Apesar do tom jocoso, ele estava expressando um descontentamento presente entre os velhos e os novos membros do magistério. Já naquele tempo, todos sabiam que, independentemente de a escola ser pública ou privada, o paternalismo pedagógico e a “alunocracia” são gerais. “Limpar a bunda” é apenas uma expressão mais direta para aquilo que nas salas de professores se conhece por suportar a indisciplina enquanto a coordenação “passa a mão” na cabecinha dos baderneiros.
Quando um estudante não faz a tarefa ou bagunça uma aula inteira, existem mil e uma formas de explicar o que aconteceu: é muito pobre (ou é muito rico!), os pais não lhe dão atenção (ou é sufocado por uma mãe superprotetora), sofre do Transtorno X (ou do Transtorno Y), é uma vítima dos meios digitais (ou lhe falta acesso à internet) etc, etc. Em vez de encararem a realidade de que, na maioria dos casos, o aluno indisciplinado se aproveita das colheres de chá da chamada pedagogia moderna, os psicopedagogos criam nomenclaturas complexas para justificar a preguiça e o desrespeito.

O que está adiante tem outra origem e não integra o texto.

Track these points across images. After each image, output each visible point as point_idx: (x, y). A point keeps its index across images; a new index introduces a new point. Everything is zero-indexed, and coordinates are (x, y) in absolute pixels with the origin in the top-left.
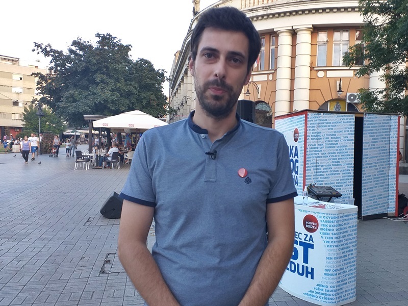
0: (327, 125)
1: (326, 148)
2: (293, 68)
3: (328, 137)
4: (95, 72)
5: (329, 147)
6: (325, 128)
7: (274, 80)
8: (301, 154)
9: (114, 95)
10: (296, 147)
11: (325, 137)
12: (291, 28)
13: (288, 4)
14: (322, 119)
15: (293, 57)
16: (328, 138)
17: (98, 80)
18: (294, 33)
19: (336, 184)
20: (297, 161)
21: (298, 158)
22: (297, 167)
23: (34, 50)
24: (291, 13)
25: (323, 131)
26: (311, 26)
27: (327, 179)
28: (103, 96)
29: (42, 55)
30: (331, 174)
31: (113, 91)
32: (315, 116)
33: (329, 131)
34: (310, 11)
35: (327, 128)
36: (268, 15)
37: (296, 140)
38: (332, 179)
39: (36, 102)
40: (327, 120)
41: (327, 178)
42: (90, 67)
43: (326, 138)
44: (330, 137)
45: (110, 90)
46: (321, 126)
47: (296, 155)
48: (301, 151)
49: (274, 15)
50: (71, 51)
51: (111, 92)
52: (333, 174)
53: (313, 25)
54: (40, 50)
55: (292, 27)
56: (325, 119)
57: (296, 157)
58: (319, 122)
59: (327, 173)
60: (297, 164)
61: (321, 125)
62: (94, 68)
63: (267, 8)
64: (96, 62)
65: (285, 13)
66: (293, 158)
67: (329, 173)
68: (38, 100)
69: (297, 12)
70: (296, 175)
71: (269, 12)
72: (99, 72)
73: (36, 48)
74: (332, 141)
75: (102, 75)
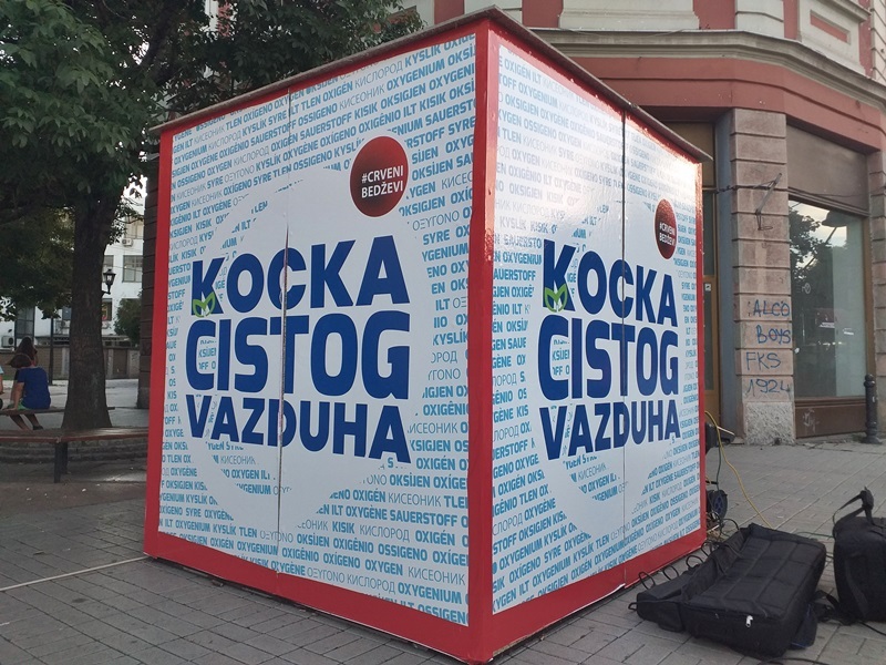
8: (686, 308)
10: (668, 279)
20: (670, 338)
21: (674, 323)
22: (674, 361)
37: (666, 250)
47: (668, 311)
48: (686, 297)
57: (667, 321)
60: (671, 351)
66: (654, 327)
70: (666, 399)
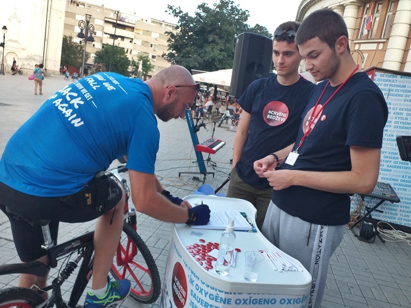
0: (404, 94)
1: (395, 127)
3: (402, 112)
4: (210, 32)
5: (400, 127)
6: (399, 98)
7: (384, 50)
9: (221, 55)
11: (398, 111)
14: (397, 83)
16: (402, 114)
17: (211, 39)
19: (399, 182)
23: (166, 11)
25: (396, 102)
27: (387, 172)
28: (212, 55)
29: (172, 15)
30: (395, 167)
31: (221, 50)
32: (387, 78)
33: (406, 103)
35: (404, 98)
38: (395, 174)
39: (165, 56)
40: (405, 86)
41: (388, 170)
42: (205, 27)
43: (398, 114)
44: (405, 113)
45: (219, 50)
46: (393, 95)
50: (198, 14)
51: (220, 51)
52: (398, 167)
54: (171, 11)
56: (402, 84)
58: (391, 88)
59: (388, 163)
61: (394, 92)
62: (209, 29)
64: (210, 23)
67: (392, 164)
68: (167, 54)
72: (213, 32)
73: (168, 9)
74: (406, 119)
75: (215, 36)
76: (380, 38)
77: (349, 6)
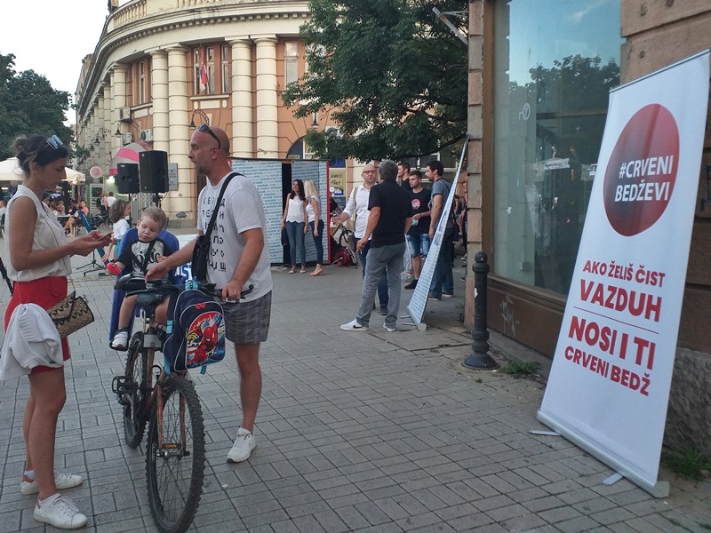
2: (253, 92)
7: (230, 108)
12: (247, 38)
13: (241, 5)
15: (253, 77)
18: (252, 45)
24: (246, 17)
26: (274, 36)
34: (272, 15)
36: (215, 19)
49: (223, 18)
53: (276, 35)
55: (249, 36)
63: (213, 9)
65: (238, 17)
69: (254, 16)
71: (216, 14)
76: (221, 94)
77: (173, 53)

E muitos pais caem no conto sem a menor necessidade. Alguns chegam a admitir a incapacidade dos próprios filhos e, em vez de exigir empenho, entregam tudo nas mãos… de Deus? Não, dos professores. Estes, por sua vez, a partir do momento em que percebem o tamanho da armadilha — serão responsabilizados pelo fracasso de toda uma geração! — passam a jogar conforme as regras não escritas do jogo. É quando surgem as provinhas moleza, as notas gratuitas, os infindáveis trabalhos de recuperação…
Ninguém precisa tirar diploma em Harvard para perceber que a lógica do Sermão da Sexagésima não cabe na educação brasileira, pelo menos não com a displicência das secretarias de educação. Por mais brilhante e preparado que seja um professor, ele não irá longe sem o apoio da coordenação da escola, o auxílio dos pais e a disciplina dos alunos.
Os alunos, a propósito, deveriam ser incentivados a estudar pra valer. Deveriam, no mínimo, aprender a limpar as próprias bundas.